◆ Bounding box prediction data
******************************

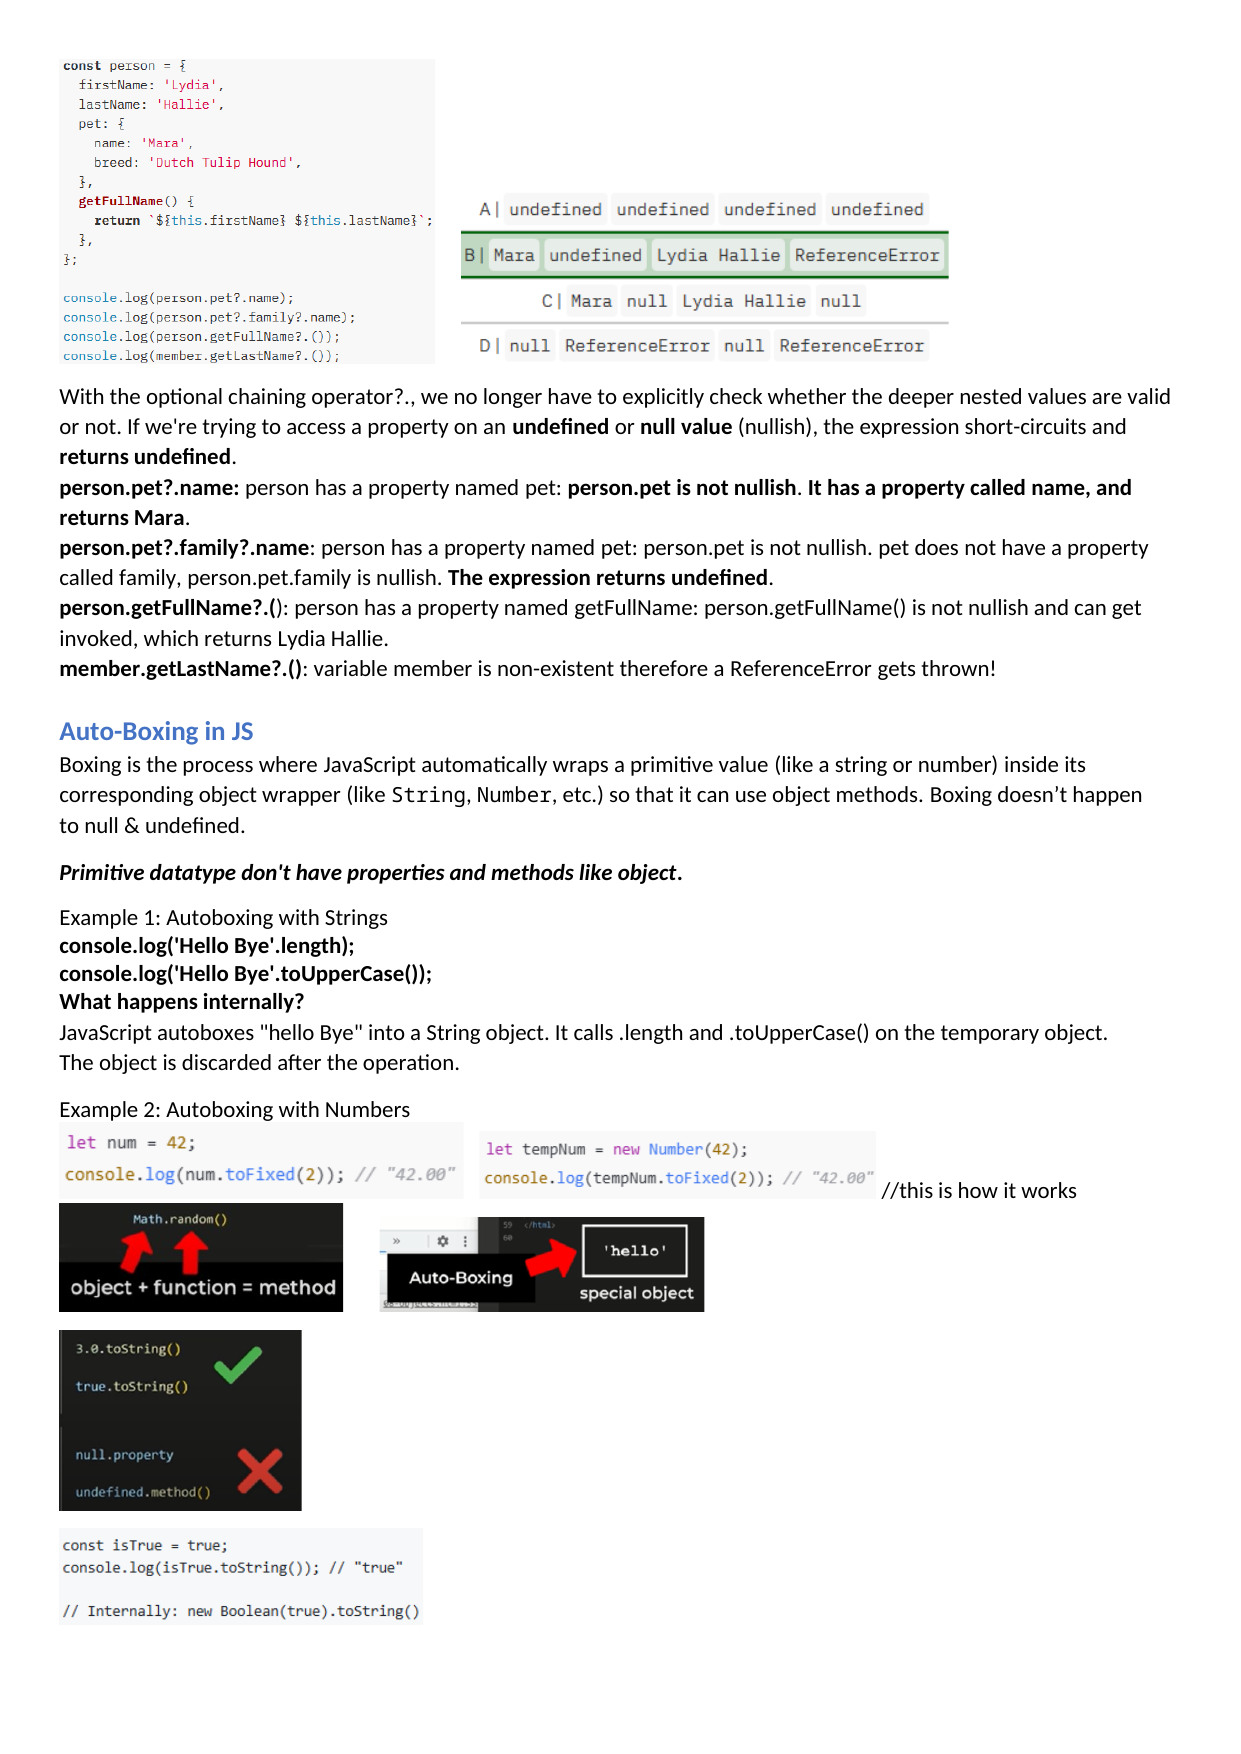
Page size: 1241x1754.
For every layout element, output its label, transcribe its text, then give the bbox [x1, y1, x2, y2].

picture [59, 1330, 302, 1511]
picture [59, 59, 436, 364]
picture [59, 1122, 464, 1199]
text console.log('Hello Bye'.toUpperCase()); [59, 959, 1181, 987]
picture [379, 1217, 705, 1312]
list person.getFullName?.(): person has a property named getFullName: person.getFullName() is not nullish and can get invoked, which returns Lydia Hallie. [59, 593, 1181, 652]
text console.log('Hello Bye'.length); [59, 931, 1181, 959]
list What happens internally? [59, 987, 1181, 1016]
list person.pet?.name: person has a property named pet: person.pet is not nullish. It has a property called name, and returns Mara. [59, 473, 1181, 531]
picture [59, 1203, 344, 1312]
list Boxing is the process where JavaScript automatically wraps a primitive value (like a string or number) inside its corresponding object wrapper (like String, Number, etc.) so that it can use object methods. Boxing doesn’t happen to null & undefined. [59, 750, 1181, 839]
list person.pet?.family?.name: person has a property named pet: person.pet is not nullish. pet does not have a property called family, person.pet.family is nullish. The expression returns undefined. [59, 533, 1181, 591]
picture [59, 1528, 424, 1625]
text Primitive datatype don't have properties and methods like object. [59, 858, 1181, 886]
list member.getLastName?.(): variable member is non-existent therefore a ReferenceError gets thrown! [59, 654, 1181, 682]
picture [479, 1131, 877, 1199]
list Auto-Boxing in JS [59, 714, 1181, 747]
list The object is discarded after the operation. [59, 1048, 1181, 1076]
text Example 2: Autoboxing with Numbers [59, 1095, 1181, 1123]
list With the optional chaining operator?., we no longer have to explicitly check whether the deeper nested values are valid or not. If we're trying to access a property on an undefined or null value (nullish), the expression short-circuits and returns undefined. [59, 382, 1181, 470]
text //this is how it works [59, 1123, 1181, 1204]
list JavaScript autoboxes "hello Bye" into a String object. It calls .length and .toUpperCase() on the temporary object. [59, 1018, 1181, 1046]
text Example 1: Autoboxing with Strings [59, 903, 1181, 931]
picture [461, 188, 949, 364]
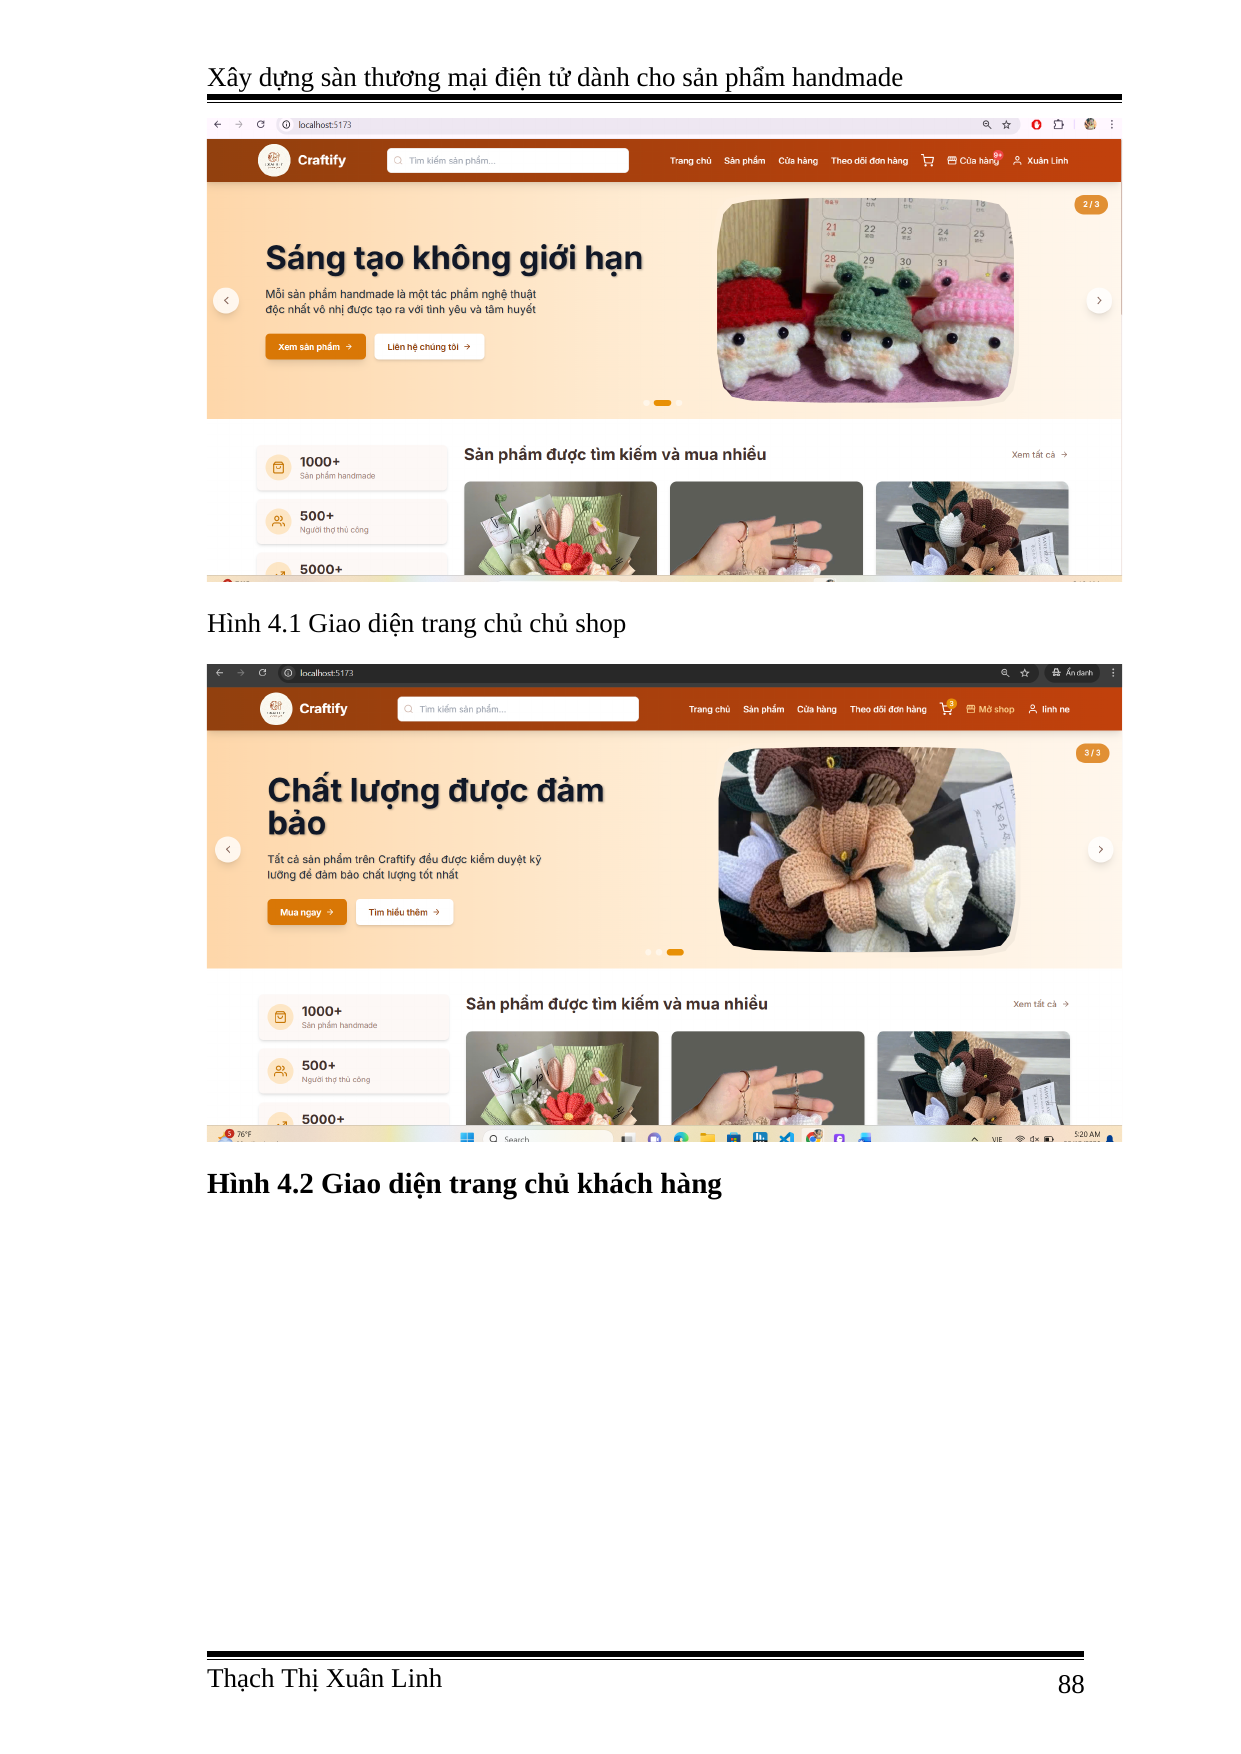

******************************

◆ Task requirements
Show a copy of each line from the data that includes the word "methods".

◆ Expected output
list Boxing is the process where JavaScript automatically wraps a primitive value (like a string or number) inside its corresponding object wrapper (like String, Number, etc.) so that it can use object methods. Boxing doesn’t happen to null & undefined. [59, 750, 1181, 839]
text Primitive datatype don't have properties and methods like object. [59, 858, 1181, 886]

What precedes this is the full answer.